▶ [TAREFA]:
Extraia do trecho citado sobre as viagens do papa Francisco a parte que começa em "Naquele dia, ele" e segue até "do panorama internacional.", copiando-a sem nenhuma alteração.

▶ [TRECHO CITADO]:
Por causa disso, Francisco
sempre leva na bagagem discursos que condenam essas contradições. Quando
visitou o Congresso dos Estados Unidos, em 2015, fez questão de tratar de um
dos temas mais urgentes da atualidade : a crise dos refugiados.
‘Essa realidade nos coloca
diante de grandes desafios e muitas duras decisões. Também neste continente,
milhares de pessoas são levadas a viajar ao norte em busca de melhores
oportunidades. Não é isso que queremos para os nossos filhos? Não devemos nos
assustar com o seu número, mas vê-las como pessoas, olhando para seus rostos e
escutando suas histórias, tentando responder da melhor forma possível a essas
situações. Responder de uma maneira sempre humana, justa e fraterna’,
disse.
Naquele dia, ele também se
apresentou como um imigrante filho de imigrantes. E aproveitou a ocasião para
reforçar que construir pontes é a sua missão. Com isso, ele evocara um dos
atributos históricos do próprio papado : o de conciliar, de ‘ligar’, de
ser um pontifex. E quem insiste em tirar do papa a liberdade de
focar em tais questões, certamente não compreendeu qual o papel do Vicarius
Christi – e, em âmbito político, do soberano do Estado do Vaticano
dentro do panorama internacional.
A viagem a Chipre e Grécia, que
acontece de 2 a 6 de dezembro, é mais uma tentativa de chacoalhar as
consciências sobre o drama vivido por quem é forçado a deixar sua terra.
Na Ilha grega de Lesbos, na
Grécia, volta a visitar o maior campo de refugiados da Europa. Em Chipre, por
sua vez, encontra um país que registra um aumento exponencial do número de
migrantes. O pequeno país, que fica localizado na parte oriental do mar
mediterrâneo, é visto pelos refugiados como a rota de passagem para se chegar a
outros países europeus. Mas quando chegam lá, acabam se deparando com um lugar
do qual é quase impossível sair. Ao norte, o território é controlado pela
Turquia; ao sul, está sob a jurisdição da República de Chipre, o único lado
reconhecido pela Organização das Nações Unidas, e que faz parte da União
Europeia.

▶ [DADOS FORNECIDOS]:
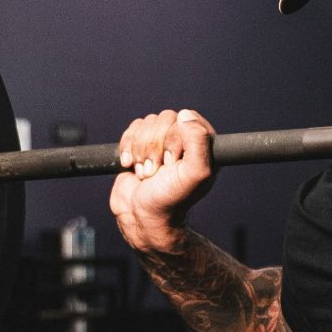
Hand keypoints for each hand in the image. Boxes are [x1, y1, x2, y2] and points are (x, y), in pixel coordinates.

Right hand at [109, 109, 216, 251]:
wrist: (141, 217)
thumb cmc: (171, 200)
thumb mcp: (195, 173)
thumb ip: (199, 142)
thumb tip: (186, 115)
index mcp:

...

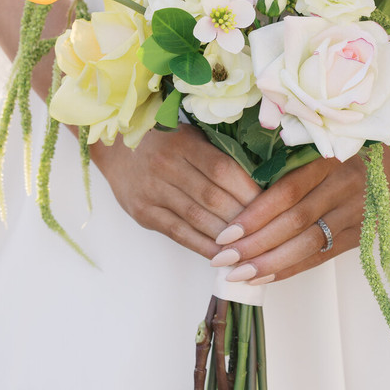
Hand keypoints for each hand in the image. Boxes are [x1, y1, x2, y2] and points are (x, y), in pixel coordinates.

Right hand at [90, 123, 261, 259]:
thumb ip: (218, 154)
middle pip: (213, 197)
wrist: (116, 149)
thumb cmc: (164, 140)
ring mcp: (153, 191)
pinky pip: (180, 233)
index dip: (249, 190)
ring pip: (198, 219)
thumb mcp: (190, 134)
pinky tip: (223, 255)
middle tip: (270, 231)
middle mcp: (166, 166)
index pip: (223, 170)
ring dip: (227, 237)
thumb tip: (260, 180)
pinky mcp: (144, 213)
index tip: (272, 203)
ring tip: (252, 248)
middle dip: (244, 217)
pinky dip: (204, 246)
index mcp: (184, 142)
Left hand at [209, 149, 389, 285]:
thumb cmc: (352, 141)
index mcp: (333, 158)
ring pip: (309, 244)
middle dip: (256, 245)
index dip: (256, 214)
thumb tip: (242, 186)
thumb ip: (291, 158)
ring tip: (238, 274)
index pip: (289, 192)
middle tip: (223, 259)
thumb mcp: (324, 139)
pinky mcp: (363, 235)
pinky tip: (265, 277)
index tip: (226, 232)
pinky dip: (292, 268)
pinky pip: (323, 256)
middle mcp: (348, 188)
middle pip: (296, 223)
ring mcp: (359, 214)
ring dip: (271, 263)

▶ [RESPOSTA]:
Naquele dia, ele também se
apresentou como um imigrante filho de imigrantes. E aproveitou a ocasião para
reforçar que construir pontes é a sua missão. Com isso, ele evocara um dos
atributos históricos do próprio papado : o de conciliar, de ‘ligar’, de
ser um pontifex. E quem insiste em tirar do papa a liberdade de
focar em tais questões, certamente não compreendeu qual o papel do Vicarius
Christi – e, em âmbito político, do soberano do Estado do Vaticano
dentro do panorama internacional.